I was not crazy about this dish and I think the reason is simple: too much meat. Both in the sense that I like more of a balance between protein and veggies or other players in a stir fry, and because it asks you to cook too much flank steak at once, in one pan, with poor results.
I love stir fry and make it fairly often and there are a few things I’ve learned (the hard way). 1. Don’t use a wok. Cook’s Illustrated determined long ago that woks were not meant for American stoves and expose too little cooking surface to the heat, resulting in anemic stir-fries. A good nonstick skillet is your best bet. 2. mise en place is more important in stir-frying than any other type of cooking because once you get going you’re going to have to move fast. You won’t have time to look for a clean measuring spoon and portion out 2 teaspoons of sesame oil and this is not the time to realize that although you were sure you had red pepper flakes you are actually out. And 3. Don’t crowd your pan when you’re cooking the protein — no more than 1/2 pound at a time.
So what happens when you fly in the face of my experience and scoff at my good advice? Bad, bad things. For instance, if you decide to cook 2 pounds of flank steak at one time (or even in two batches, as Ruhlman allows) the meat will steam rather than sear and become an unflattering grey-ish color rather than a nice, caramelized brown.
Ironically, Ruhlman warns against this in the Saute chapter, from whence this recipe comes, although he attributes steaming to an inadequately heated pan. Then again, he also tells you to use a wok so we’ll have to assume he did not get an A in Stir Fry at the CIA.

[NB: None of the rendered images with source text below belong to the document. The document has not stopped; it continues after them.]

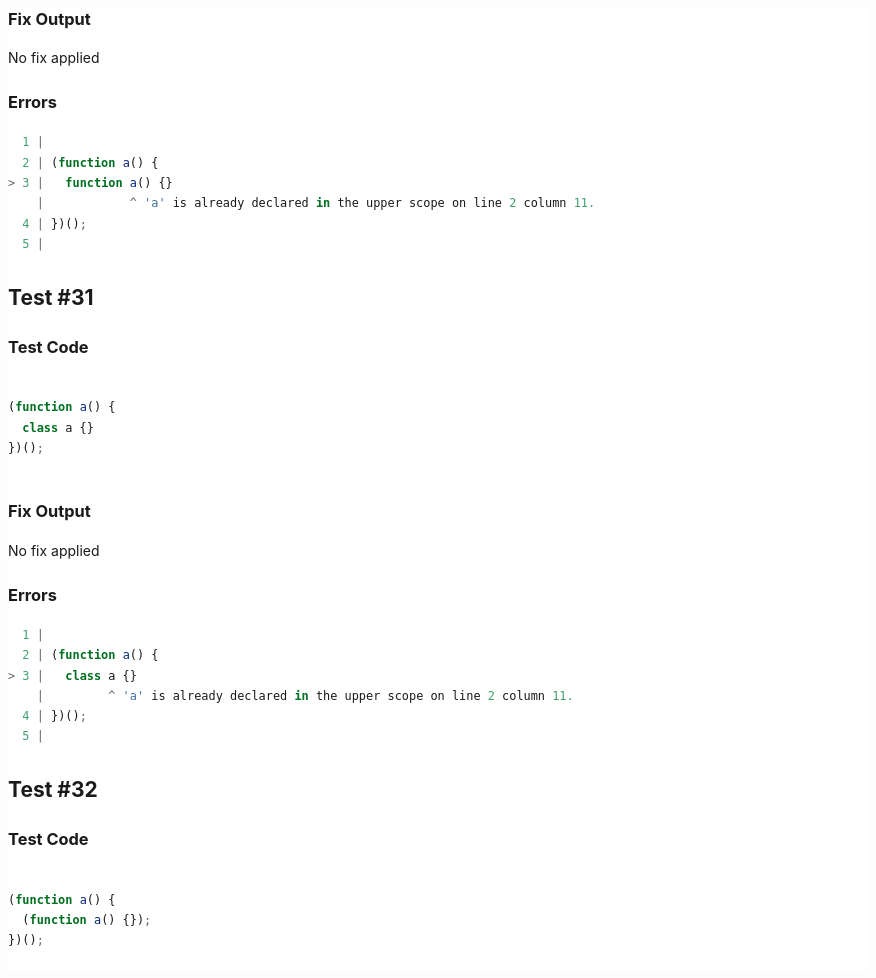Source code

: ### Fix Output

No fix applied

### Errors


```ts
  1 |
  2 | (function a() {
> 3 |   function a() {}
    |            ^ 'a' is already declared in the upper scope on line 2 column 11.
  4 | })();
  5 |       
```

## Test #31

### Test Code


```ts

(function a() {
  class a {}
})();
      
```

### Fix Output

No fix applied

### Errors


```ts
  1 |
  2 | (function a() {
> 3 |   class a {}
    |         ^ 'a' is already declared in the upper scope on line 2 column 11.
  4 | })();
  5 |       
```

## Test #32

### Test Code


```ts

(function a() {
  (function a() {});
})();
      
```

Nevertheless, there is plenty of good information in this chapter. Sauter, as you may have heard, is French for “to jump” and that is most often what you’re doing when you saute: getting food to jump around in a pan. It’s the fun, flashy part of cooking. It’s the part where you get to give your pan a confident jerk and send its contents flying into space before returning, perfectly flipped (if you’re lucky. And no one is watching). Obviously, this type of quick, high-heat cooking works best with things that are already fairly tender and not too thick. You will usually want any protein you cook this way to be dry first, again to avoid the dreaded steaming effect. And although the food will cook fast, you will need to restrain yourself and let it brown without moving it around too much.
In addition to high-heat there is also medium- and low-heat sauteing. That’s what we do to bacon and things like duck breast where we want to render the fat slowly.
Spicy Beef with Bell Peppers is on page 239 of Ruhlman’s Twenty and right here on his site.